Staatssecretaris: Kosten pensioen in de hand houden
Staatssecretaris Rutte (Sociale Zaken) vreest dat de kosten van de pensioenen uit de hand gaan lopen. Hij wil eind deze maand met werkgevers en werknemers overleggen en hen dan bewegen beter de vinger aan de pols te houden bij de kosten. De bewindsman zei dit donderdag tijdens een studiebijeenkomst in Den Haag.
Werkgevers en werknemers letten volgens hem bij de CAO-onderhandelingen te weinig op de financiële gevolgen van hun afspraken voor de pensioenfondsen. De sociale partners doen hem „wel eens denken aan de eigenaar van een dure auto die klaagt over het vele geld dat hij moet uitgeven aan benzine, maar die weigert een zuiniger auto aan te schaffen.”
Rutte wil gehoor geven aan een advies van de Sociaal-economische Raad om de pensioenfondsen te verplichten in hun jaarverslag de financiële gevolgen te schetsen van de CAO-afspraken voor de pensioenen. Dan moet blijken of de toeslagen op de pensioenfondsen in gevaar komen. Wat de staatssecretaris betreft, kijken ze dan ook nog eens naar de pensioenregeling zelf, vooral op het punt van de beheersbaarheid van de kosten.
Zo wees de bewindsman erop dat de eindloonregelingen, waarbij de hoogte van het pensioen afhangt van het laatst verdiende salaris, het risico meebrengen dat er onverwacht hoge financiële voorzieningen getroffen moeten worden. Ook zette Rutte vraagtekens bij het streven om het voor werknemers aantrekkelijk te maken om al op de leeftijd van 61 of 62 jaar met pensioen te gaan.
Rutte kondigde bovendien aan de eisen aan pensioenfondsen over voorlichting aan de werknemers aan te scherpen.
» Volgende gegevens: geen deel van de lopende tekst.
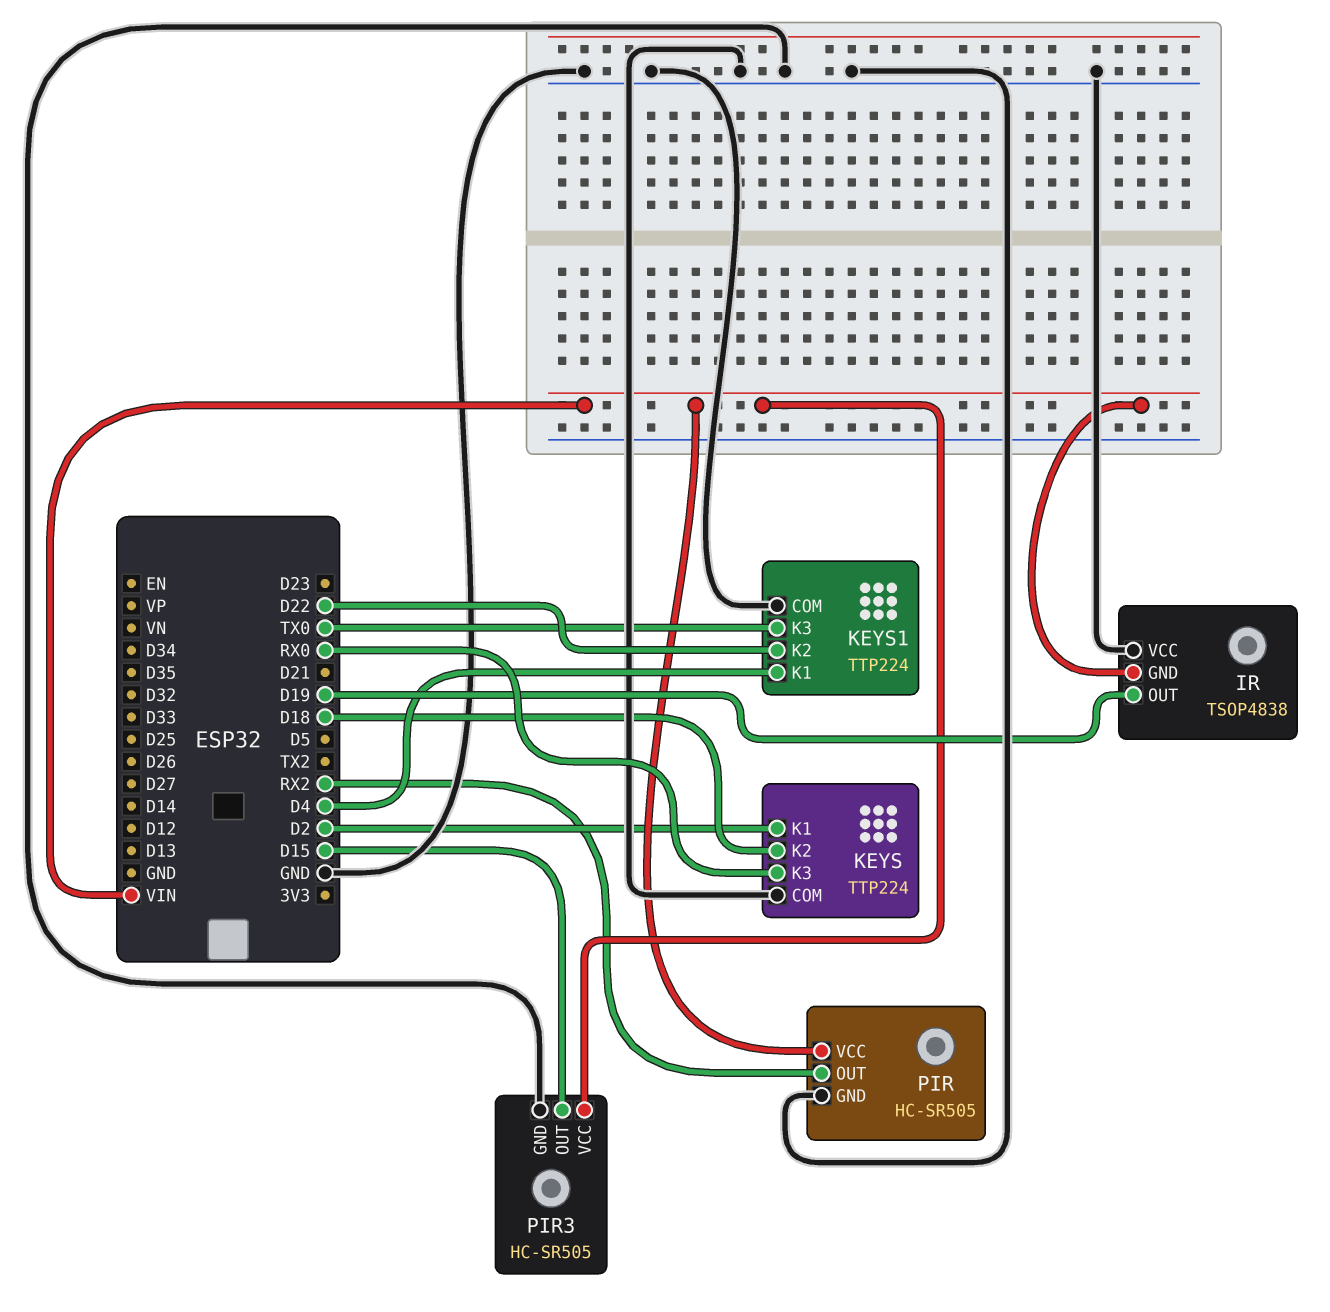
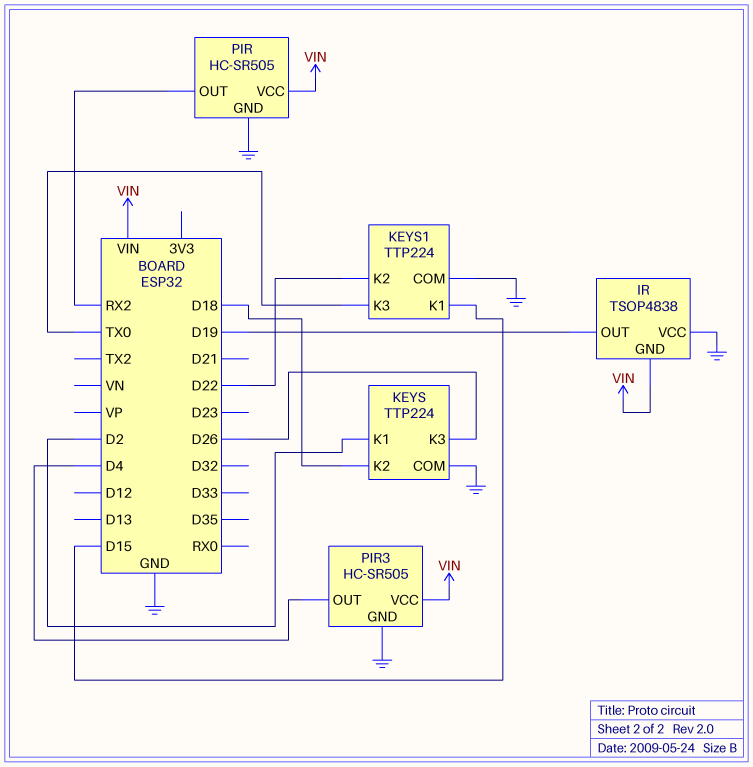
KEYS pin K3: RX0 -> D26
KEYS1 pin K1: D4 -> D15
PIR3 pin OUT: D15 -> D4

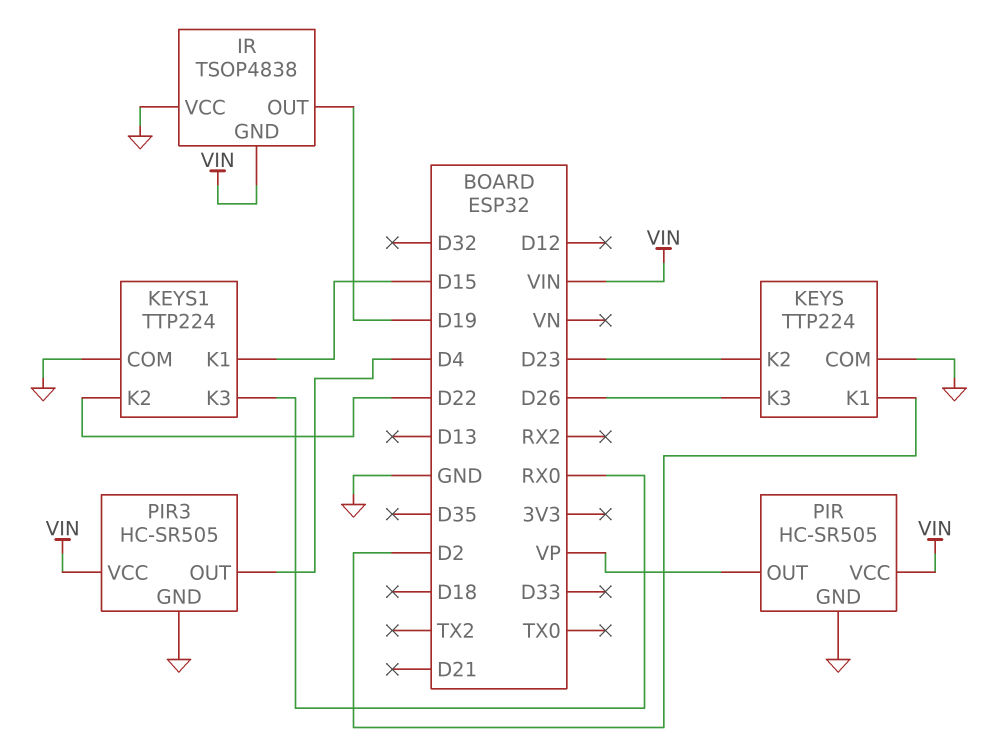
KEYS pin K2: D18 -> D23
KEYS1 pin K3: TX0 -> RX0
PIR pin OUT: RX2 -> VP

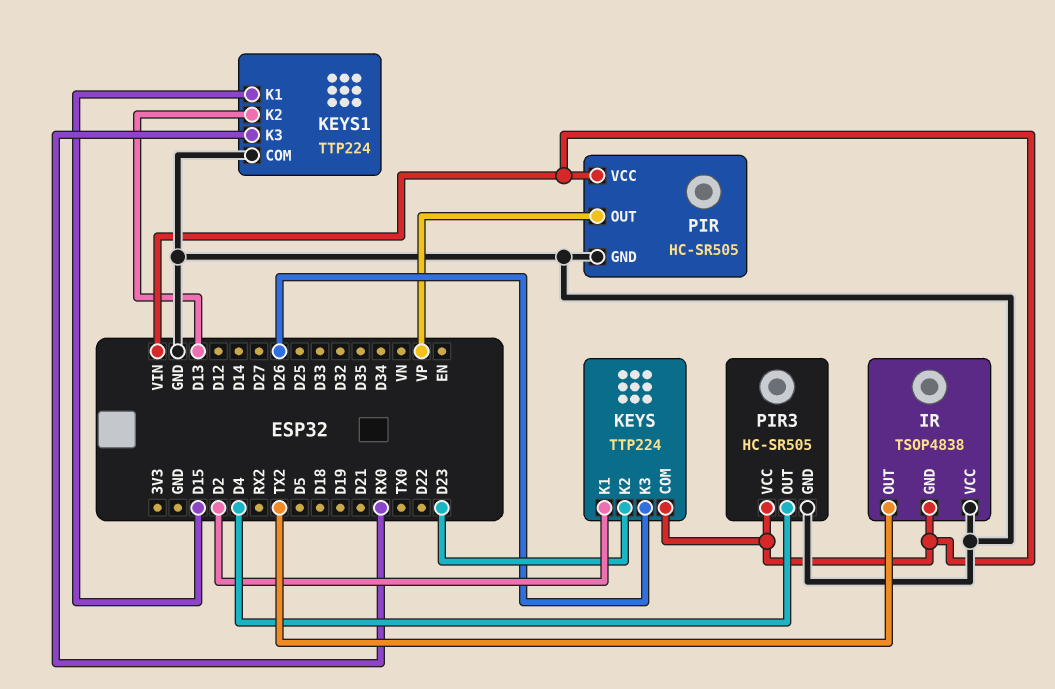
IR pin OUT: D19 -> TX2
KEYS pin COM: GND -> VIN
KEYS1 pin K2: D22 -> D13

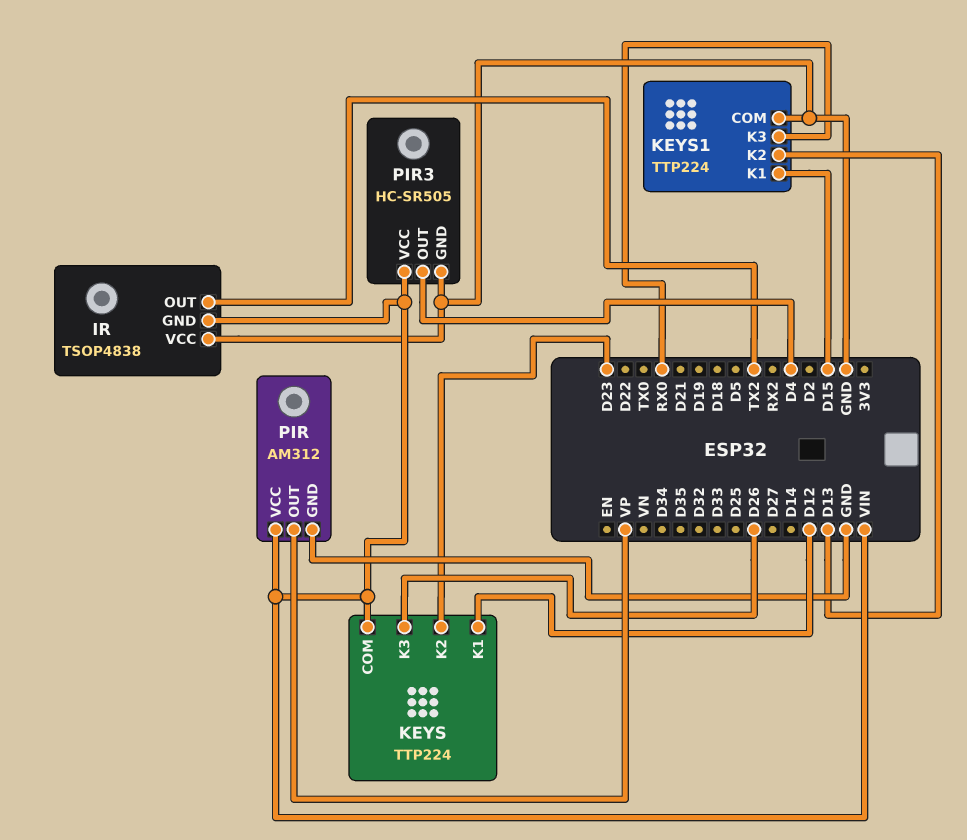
KEYS pin K1: D2 -> D12
PIR: HC-SR505 -> AM312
Hij wees onder meer op een enquête van de Consumentenbond. Daaruit blijkt dat 60 procent van de mensen die nog aanspraken hebben bij pensioenfondsen, nadat ze stopten bij een werkgever, zich er niet van bewust is dat ze nog geld tegoed hebben. De staatssecretaris wil dat mensen met dergelijke „slapende” pensioenaanspraken voortaan om de vijf jaar daarover geïnformeerd worden.